Apparently, I have neglected to instruct you guys on how to talk to the police.
Only one person ever talked to me about how to talk to the police; he was a county officer who volunteered to speak to our high school history class. I remember only a few lectures from high school and that’s one of them.
Picture about sixty teenagers with very big hair and too much eyeliner having the process of peacekeeping explained to them. There were girls in that class too.
Har. The seventies.
“You probably feel targeted by police when you’re just standing around in front of a convenience store, right?” he asked. We agreed.
“You are being targeted because teenagers who are just idling in public are exactly the type of people that commit most of the crimes around here.”
It was a flashlight moment of reason and it fit perfectly with my experience.
I had more police encounters as a teen than I have ever had as not a teen. We didn’t steal or litter, but my friends and I did break more laws back then out of pure boredom; we trespassed, we substanced, we definitely disturbed the peace, and we even tried to call the news desk to report a sighting of the moon, which we believed was a UFO.
By the way, when you can’t identify the moon, you should just go home.
Considering those tendencies, I was very lucky that I never needed police assistance.

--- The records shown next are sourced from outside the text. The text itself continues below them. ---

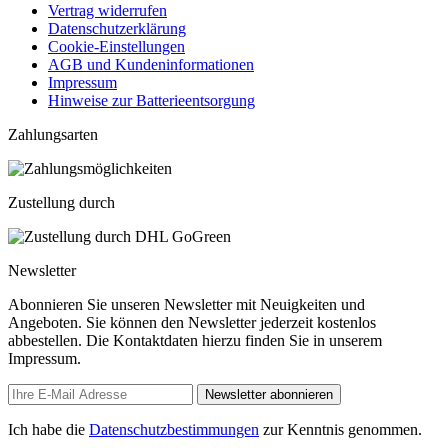
Vertrag widerrufen
Datenschutzerklärung
Cookie-Einstellungen
AGB und Kundeninformationen
Impressum
Hinweise zur Batterieentsorgung
Zahlungsarten
Zustellung durch
Newsletter
Abonnieren Sie unseren Newsletter mit Neuigkeiten und
Angeboten. Sie können den Newsletter jederzeit kostenlos
abbestellen. Die Kontaktdaten hierzu finden Sie in unserem
Impressum.
Newsletter abonnieren
Ich habe die
Datenschutzbestimmungen
zur Kenntnis genommen.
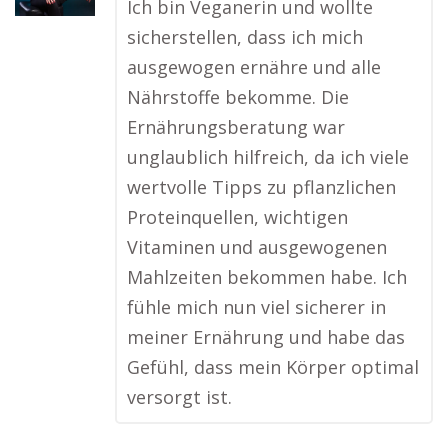
Ich bin Veganerin und wollte
sicherstellen, dass ich mich
ausgewogen ernähre und alle
Nährstoffe bekomme. Die
Ernährungsberatung war
unglaublich hilfreich, da ich viele
wertvolle Tipps zu pflanzlichen
Proteinquellen, wichtigen
Vitaminen und ausgewogenen
Mahlzeiten bekommen habe. Ich
fühle mich nun viel sicherer in
meiner Ernährung und habe das
Gefühl, dass mein Körper optimal
versorgt ist.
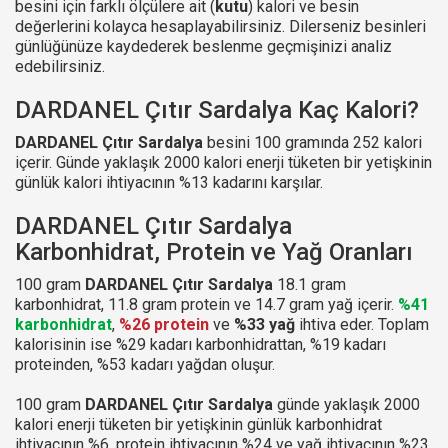
besini için farklı ölçülere ait (
kutu
) kalori ve besin
değerlerini kolayca hesaplayabilirsiniz. Dilerseniz besinleri
günlüğünüze kaydederek beslenme geçmişinizi analiz
edebilirsiniz.
DARDANEL Çıtır Sardalya Kaç Kalori?
DARDANEL Çıtır Sardalya
besini 100 gramında 252 kalori
içerir. Günde yaklaşık 2000 kalori enerji tüketen bir yetişkinin
günlük kalori ihtiyacının %13 kadarını karşılar.
DARDANEL Çıtır Sardalya
Karbonhidrat, Protein ve Yağ Oranları
100 gram
DARDANEL Çıtır Sardalya
18.1 gram
karbonhidrat, 11.8 gram protein ve 14.7 gram yağ içerir.
%41
karbonhidrat
,
%26 protein
ve
%33 yağ
ihtiva eder. Toplam
kalorisinin ise %29 kadarı karbonhidrattan, %19 kadarı
proteinden, %53 kadarı yağdan oluşur.
100 gram
DARDANEL Çıtır Sardalya
günde yaklaşık 2000
kalori enerji tüketen bir yetişkinin günlük karbonhidrat
ihtiyacının %6, protein ihtiyacının %24 ve yağ ihtiyacının %23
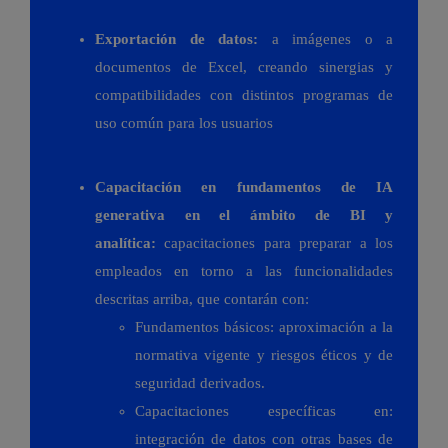
Exportación de datos:
a imágenes o a
documentos de Excel, creando sinergias y
compatibilidades con distintos programas de
uso común para los usuarios
Capacitación en fundamentos de IA
generativa en el ámbito de BI y
analítica:
capacitaciones para preparar a los
empleados en torno a las funcionalidades
descritas arriba, que contarán con:
Fundamentos básicos: aproximación a la
normativa vigente y riesgos éticos y de
seguridad derivados.
Capacitaciones específicas en:
integración de datos con otras bases de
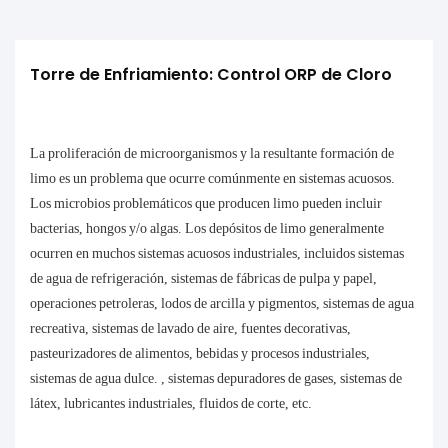
Torre de Enfriamiento: Control ORP de Cloro
La proliferación de microorganismos y la resultante formación de
limo es un problema que ocurre comúnmente en sistemas acuosos.
Los microbios problemáticos que producen limo pueden incluir
bacterias, hongos y/o algas. Los depósitos de limo generalmente
ocurren en muchos sistemas acuosos industriales, incluidos sistemas
de agua de refrigeración, sistemas de fábricas de pulpa y papel,
operaciones petroleras, lodos de arcilla y pigmentos, sistemas de agua
recreativa, sistemas de lavado de aire, fuentes decorativas,
pasteurizadores de alimentos, bebidas y procesos industriales,
sistemas de agua dulce. , sistemas depuradores de gases, sistemas de
látex, lubricantes industriales, fluidos de corte, etc.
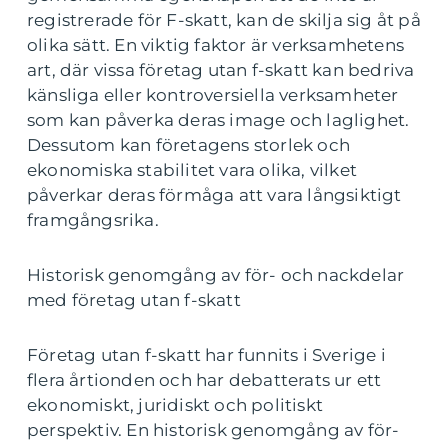
registrerade för F-skatt, kan de skilja sig åt på
olika sätt. En viktig faktor är verksamhetens
art, där vissa företag utan f-skatt kan bedriva
känsliga eller kontroversiella verksamheter
som kan påverka deras image och laglighet.
Dessutom kan företagens storlek och
ekonomiska stabilitet vara olika, vilket
påverkar deras förmåga att vara långsiktigt
framgångsrika.
Historisk genomgång av för- och nackdelar
med företag utan f-skatt
Företag utan f-skatt har funnits i Sverige i
flera årtionden och har debatterats ur ett
ekonomiskt, juridiskt och politiskt
perspektiv. En historisk genomgång av för-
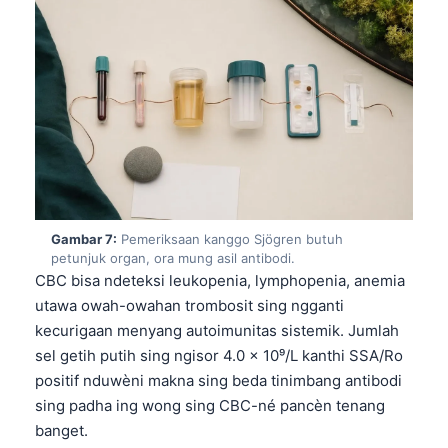
O‘zbekcha
Українська
አማርኛ
Kiswahili
ភាសាខ្មែរ
ဗမာစာ
ไทย
Gambar 7:
Pemeriksaan kanggo Sjögren butuh
Tagalog
petunjuk organ, ora mung asil antibodi.
Tiếng Việt
CBC bisa ndeteksi leukopenia, lymphopenia, anemia
utawa owah-owahan trombosit sing ngganti
Bahasa Melayu
kecurigaan menyang autoimunitas sistemik. Jumlah
മലയാളം
sel getih putih sing ngisor 4.0 x 10⁹/L kanthi SSA/Ro
ಕನ್ನಡ
positif nduwèni makna sing beda tinimbang antibodi
sing padha ing wong sing CBC-né pancèn tenang
ગુજરાતી
banget.
தமிழ்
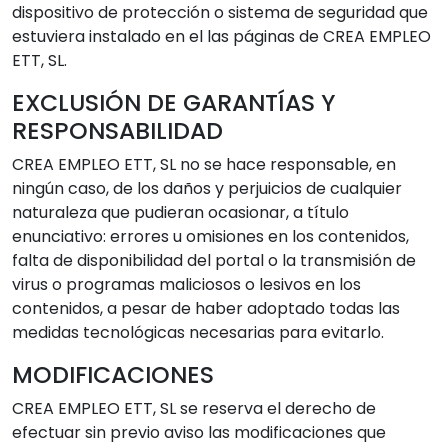
dispositivo de protección o sistema de seguridad que
estuviera instalado en el las páginas de CREA EMPLEO
ETT, SL.
EXCLUSIÓN DE GARANTÍAS Y
RESPONSABILIDAD
CREA EMPLEO ETT, SL no se hace responsable, en
ningún caso, de los daños y perjuicios de cualquier
naturaleza que pudieran ocasionar, a título
enunciativo: errores u omisiones en los contenidos,
falta de disponibilidad del portal o la transmisión de
virus o programas maliciosos o lesivos en los
contenidos, a pesar de haber adoptado todas las
medidas tecnológicas necesarias para evitarlo.
MODIFICACIONES
CREA EMPLEO ETT, SL se reserva el derecho de
efectuar sin previo aviso las modificaciones que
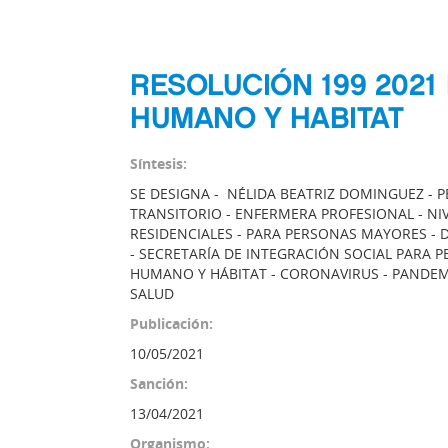
RESOLUCIÓN 199 2021
HUMANO Y HABITAT
Síntesis:
SE DESIGNA - NÉLIDA BEATRIZ DOMINGUEZ - 
TRANSITORIO - ENFERMERA PROFESIONAL - NI
RESIDENCIALES - PARA PERSONAS MAYORES - 
- SECRETARÍA DE INTEGRACIÓN SOCIAL PARA 
HUMANO Y HÁBITAT - CORONAVIRUS - PANDEMI
SALUD
Publicación:
10/05/2021
Sanción:
13/04/2021
Organismo:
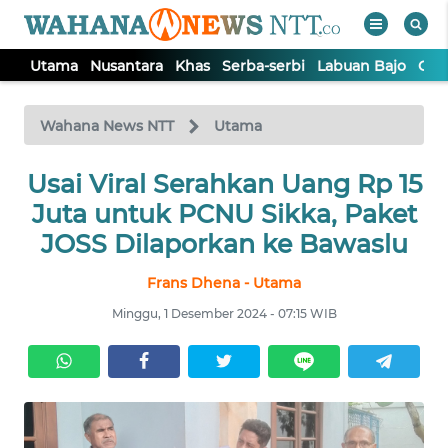
Utama
Nusantara
Khas
Serba-serbi
Labuan Bajo
Opi
WAHANA
Tutup
TV
Wahana News NTT
Utama
Usai Viral Serahkan Uang Rp 15
UTAMA
Juta untuk PCNU Sikka, Paket
NUSANTARA
JOSS Dilaporkan ke Bawaslu
Frans Dhena - Utama
KHAS
Minggu, 1 Desember 2024 - 07:15 WIB
SERBA-
SERBI
LABUAN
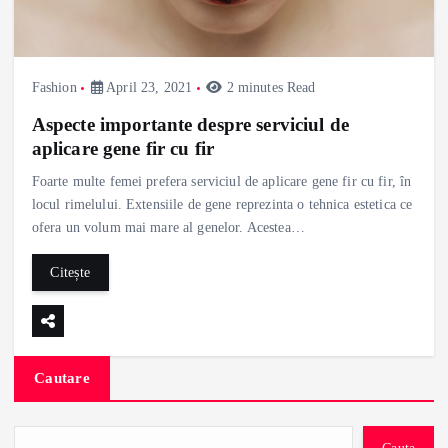
Fashion
April 23, 2021
2 minutes Read
Aspecte importante despre serviciul de
aplicare gene fir cu fir
Foarte multe femei prefera serviciul de aplicare gene fir cu fir, în
locul rimelului. Extensiile de gene reprezinta o tehnica estetica ce
ofera un volum mai mare al genelor. Acestea…
Citește
Cautare
Cauta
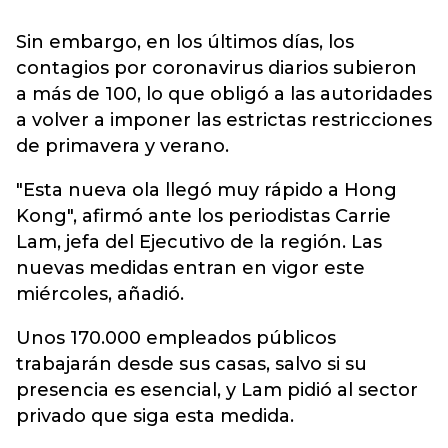
Sin embargo, en los últimos días, los
contagios por coronavirus diarios subieron
a más de 100, lo que obligó a las autoridades
a volver a imponer las estrictas restricciones
de primavera y verano.
"Esta nueva ola llegó muy rápido a Hong
Kong", afirmó ante los periodistas Carrie
Lam, jefa del Ejecutivo de la región. Las
nuevas medidas entran en vigor este
miércoles, añadió.
Unos 170.000 empleados públicos
trabajarán desde sus casas, salvo si su
presencia es esencial, y Lam pidió al sector
privado que siga esta medida.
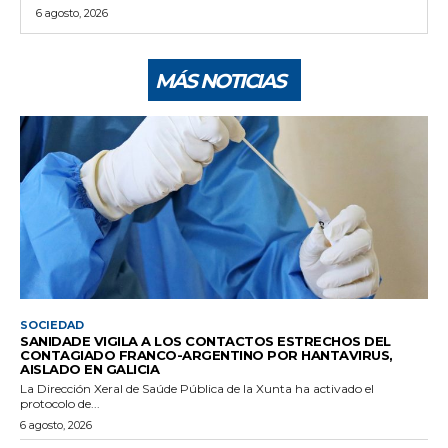
6 agosto, 2026
MÁS NOTICIAS
SOCIEDAD
SANIDADE VIGILA A LOS CONTACTOS ESTRECHOS DEL
CONTAGIADO FRANCO-ARGENTINO POR HANTAVIRUS,
AISLADO EN GALICIA
La Dirección Xeral de Saúde Pública de la Xunta ha activado el
protocolo de...
6 agosto, 2026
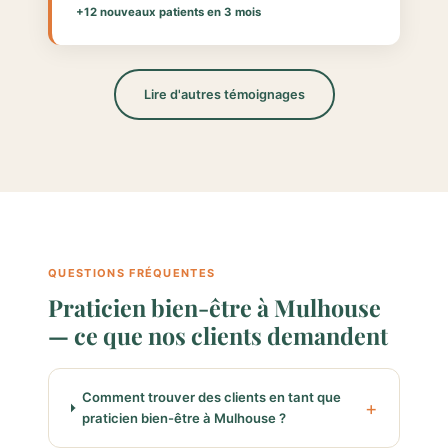
+12 nouveaux patients en 3 mois
Lire d'autres témoignages
QUESTIONS FRÉQUENTES
Praticien bien-être à Mulhouse
— ce que nos clients demandent
Comment trouver des clients en tant que
praticien bien-être à Mulhouse ?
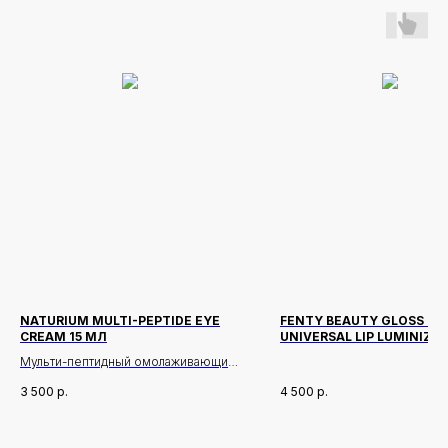
Новинки
Доставка и оплата
NATURIUM MULTI-PEPTIDE EYE
FENTY BEAUTY GLOSS B
CREAM 15 МЛ
UNIVERSAL LIP LUMINIZER
Лидеры продаж
О нас
ОТТЕНОК FUSSY 9 МЛ
Мульти-пептидный омолаживающий
крем для век
Скидки
3 500
р.
4 500
р.
Политика Конфиденциальности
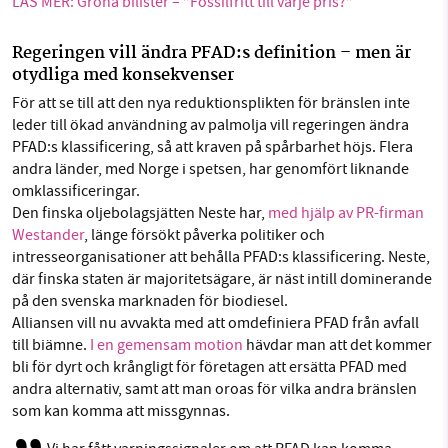
LÄS MER: Gröna bilister – ”Fossilfritt till varje pris?”
Regeringen vill ändra PFAD:s definition – men är
otydliga med konsekvenser
För att se till att den nya reduktionsplikten för bränslen inte
leder till ökad användning av palmolja vill regeringen ändra
PFAD:s klassificering, så att kraven på spårbarhet höjs. Flera
andra länder, med Norge i spetsen, har genomfört liknande
omklassificeringar.
Den finska oljebolagsjätten Neste har,
med hjälp av PR-firman
Westander
, länge försökt påverka politiker och
intresseorganisationer att behålla PFAD:s klassificering. Neste,
där finska staten är majoritetsägare, är näst intill dominerande
på den svenska marknaden för biodiesel.
Alliansen vill nu avvakta med att omdefiniera PFAD från avfall
till biämne.
I en gemensam motion
hävdar man att det kommer
bli för dyrt och krångligt för företagen att ersätta PFAD med
andra alternativ, samt att man oroas för vilka andra bränslen
som kan komma att missgynnas.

But for that school lecture, I would have interpreted my experiences of all hassle and no help very differently.
There are three rules to remember when encountering the wild POPO in the U.S.
First of all, be polite. Do not call them the POPO, or the bacon. They may not be polite to you, but you need to keep your composure and make sure you don’t make anything worse. Once you’ve been arrested, no one is going to listen to your bad cop story, except possibly me.
Be polite in your body language, also. Aggressive postures or sudden moves have been misinterpreted in tragic ways many, many times. Most certainly do not grab your bag of chips, no matter how the munchies are bothering you. They don’t know you, so they don’t know you’re harmless. (If they do know you, what is the matter with you?)
Second, be careful. Do not agree to anything or allow any searches. You don’t have to, unless they have a warrant.
If they have a warrant, read it. It should be limited to a specific item or area. You do not have to give them your cell phone or answer any questions. No thank you and lawyer please may be the only phrases you need.
Third, if you say anything, be honest. If you lie to them, you have just broken the law.
Keep in mind that they are trained to get information from all sorts of people and you are at a disadvantage from the first instant of contact whether you have done anything wrong or not. Keep the interaction as brief and rare as possible.
It’s a terrible time to be police and a really terrible time to be a suspect. Just behave, why don’t you?